Alaina Huffman joue Dana, la femme de Judge, une partenaire compréhensive qui le pousse dans ce qui semble être un travail modeste, convainquant un propriétaire de l’île d’approuver la construction d’un hôtel. Mais à son arrivée, Judge se retrouve emporté dans le monde de Brando, avec le Brando plus grand que nature de Zane qui le prend sous son aile, lui apprend les rythmes de la vie insulaire et le guide finalement vers un projet bien plus ambitieux : construire la retraite de rêve de Brando, une retraite entièrement autosuffisante et écologiquement pure.

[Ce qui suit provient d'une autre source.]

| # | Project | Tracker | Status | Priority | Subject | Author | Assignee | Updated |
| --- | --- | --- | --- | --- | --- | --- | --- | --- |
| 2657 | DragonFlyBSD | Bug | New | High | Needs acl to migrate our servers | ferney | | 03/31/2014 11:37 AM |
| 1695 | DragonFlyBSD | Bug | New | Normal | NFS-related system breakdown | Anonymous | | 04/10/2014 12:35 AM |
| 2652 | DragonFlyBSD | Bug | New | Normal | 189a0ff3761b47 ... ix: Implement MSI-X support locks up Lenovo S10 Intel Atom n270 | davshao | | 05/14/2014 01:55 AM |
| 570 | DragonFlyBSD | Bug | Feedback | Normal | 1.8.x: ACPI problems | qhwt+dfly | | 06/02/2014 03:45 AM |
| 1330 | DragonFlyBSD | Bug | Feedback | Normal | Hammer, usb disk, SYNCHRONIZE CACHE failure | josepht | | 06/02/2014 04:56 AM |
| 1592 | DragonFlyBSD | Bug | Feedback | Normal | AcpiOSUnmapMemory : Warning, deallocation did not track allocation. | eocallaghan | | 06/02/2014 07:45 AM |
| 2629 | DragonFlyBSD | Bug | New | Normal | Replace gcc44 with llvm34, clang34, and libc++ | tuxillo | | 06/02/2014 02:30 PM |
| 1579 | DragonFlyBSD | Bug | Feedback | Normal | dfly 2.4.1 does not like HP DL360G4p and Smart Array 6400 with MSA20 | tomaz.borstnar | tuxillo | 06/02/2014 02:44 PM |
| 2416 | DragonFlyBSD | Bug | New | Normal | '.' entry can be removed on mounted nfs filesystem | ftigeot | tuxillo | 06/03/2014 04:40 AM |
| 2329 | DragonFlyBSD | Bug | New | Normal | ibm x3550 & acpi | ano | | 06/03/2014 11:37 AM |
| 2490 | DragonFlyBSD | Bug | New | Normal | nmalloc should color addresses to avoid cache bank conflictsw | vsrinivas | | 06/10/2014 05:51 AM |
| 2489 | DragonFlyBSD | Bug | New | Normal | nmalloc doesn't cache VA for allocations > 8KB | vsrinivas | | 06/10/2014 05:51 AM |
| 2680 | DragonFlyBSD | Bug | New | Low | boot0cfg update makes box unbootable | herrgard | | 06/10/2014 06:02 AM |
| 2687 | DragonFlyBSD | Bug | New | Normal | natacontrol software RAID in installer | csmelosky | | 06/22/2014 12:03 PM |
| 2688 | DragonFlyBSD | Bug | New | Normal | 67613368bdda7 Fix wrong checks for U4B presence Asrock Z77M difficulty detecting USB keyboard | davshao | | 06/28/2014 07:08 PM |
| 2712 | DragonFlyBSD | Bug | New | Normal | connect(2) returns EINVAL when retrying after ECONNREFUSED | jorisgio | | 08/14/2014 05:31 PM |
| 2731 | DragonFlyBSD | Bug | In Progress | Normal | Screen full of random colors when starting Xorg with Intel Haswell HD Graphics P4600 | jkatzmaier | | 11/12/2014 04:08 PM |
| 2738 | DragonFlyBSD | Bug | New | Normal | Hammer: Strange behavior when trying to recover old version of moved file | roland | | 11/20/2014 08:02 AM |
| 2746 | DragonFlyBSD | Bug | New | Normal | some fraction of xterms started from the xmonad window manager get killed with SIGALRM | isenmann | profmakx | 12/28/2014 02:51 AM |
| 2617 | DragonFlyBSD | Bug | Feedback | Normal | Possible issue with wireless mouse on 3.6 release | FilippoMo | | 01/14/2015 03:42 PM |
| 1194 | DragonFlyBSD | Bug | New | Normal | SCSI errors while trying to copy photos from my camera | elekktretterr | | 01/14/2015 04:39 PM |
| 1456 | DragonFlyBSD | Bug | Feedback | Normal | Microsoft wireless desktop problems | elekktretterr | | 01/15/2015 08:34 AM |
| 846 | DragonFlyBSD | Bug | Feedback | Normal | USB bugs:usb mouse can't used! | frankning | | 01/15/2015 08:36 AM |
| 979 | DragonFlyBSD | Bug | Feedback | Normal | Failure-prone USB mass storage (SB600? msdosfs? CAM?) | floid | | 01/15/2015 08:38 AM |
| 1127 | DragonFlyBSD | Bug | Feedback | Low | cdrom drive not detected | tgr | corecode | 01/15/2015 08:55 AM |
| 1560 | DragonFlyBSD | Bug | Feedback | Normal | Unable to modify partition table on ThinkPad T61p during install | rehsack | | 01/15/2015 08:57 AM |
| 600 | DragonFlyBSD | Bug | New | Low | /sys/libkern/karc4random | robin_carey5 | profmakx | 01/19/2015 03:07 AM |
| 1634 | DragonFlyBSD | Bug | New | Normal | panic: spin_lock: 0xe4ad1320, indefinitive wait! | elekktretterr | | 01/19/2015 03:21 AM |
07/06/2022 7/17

Bien sûr, rien ne se passe sans heurts. Judge jongle avec le tempérament enjoué mais imprévisible de Brando, les maux de tête constants de la construction de l’île et la tension d’un mariage défini par de longues absences. Pourtant, à travers tout cela, Heder brille, donnant à Judge une sorte de charme à la Jimmy Stewart : confiant, charismatique et étonnamment magnétique. Il fonde le film, devenant un substitut affable pour le public tout en retraçant la propre transformation silencieuse de Judge.
Zane, qui produisait également, disparaît entièrement dans Brando. Il n’est pas seulement un sonneur mort dans son look et ses manières ; il insuffle une nouvelle vie à l’icône hollywoodienne, équilibrant les excentricités de Brando avec chaleur et esprit. Le film s’appuie habilement (bien que parfois excessivement) sur l’étrange ressemblance de Zane, mettant en scène des recréations des rôles légendaires de Brando dans Le Parrain, Apocalypse Now, Dernier Tango à Paris, et même Surhomme. Il y a aussi des reconstitutions parfaites des interviews télévisées de Brando avec Johnny Carson et Dick Cavett ; fascinant, bien que peut-être plus indulgent que nécessaire. Ce qui est impressionnant, c’est que Zane ne tombe jamais dans la parodie ; son Brando est aussi attachant qu’exaspérant, une présence changeante qui tient constamment Judge – et le film – sur ses gardes. C’est un rôle pour lequel il est absolument né.

Richard Dreyfuss apparaît comme l’homme d’argent amusé par les plans de Brando, mais il ne sait pas où son argent devrait être dépensé. C’est un rôle rapide et rapide, mais il est amusant.
Basé sur les mémoires de Bernard Judge, le scénariste et réalisateur Bill Fishman crée une histoire divertissante et accessible qui garde les choses légères, peut-être trop légères parfois. Le film ne creuse jamais trop profondément dans les démons personnels de Judge ou de Brando, préférant plutôt mettre en valeur le Brando de Zane et le réveil personnel de Judge. Cette division de l’objectif peut sembler décousue ; deux histoires qui luttent pour la domination : l’une sur l’évolution de Judge, l’autre sur la passion écologique de Brando. Pourtant, l’approche désinvolte de Fishman maintient le film toujours engageant.

Tout ne fonctionne pas : une pincée de voix off de Judge, associée à des pauses occasionnelles du quatrième mur, semble inutile et distrayante. Le film aurait été plus fort sans eux. Mais même avec ces trébuchements, Valse avec Brando offre un aperçu fascinant d’un chapitre moins connu de la vie de Brando et du lien improbable qui a remodelé les deux hommes.
À la base, il ne s’agit pas seulement d’une histoire sur la construction d’une maison. Il s’agit de créer une philosophie, une philosophie qui a changé la vie de Judge pour toujours. Sa valse avec Brando a peut-être commencé comme un travail, mais elle est devenue quelque chose de beaucoup plus durable : une amitié, un défi et un pas vers une vie différente.
Valse avec Brando sort dans certains cinémas le 19 septembre 2025.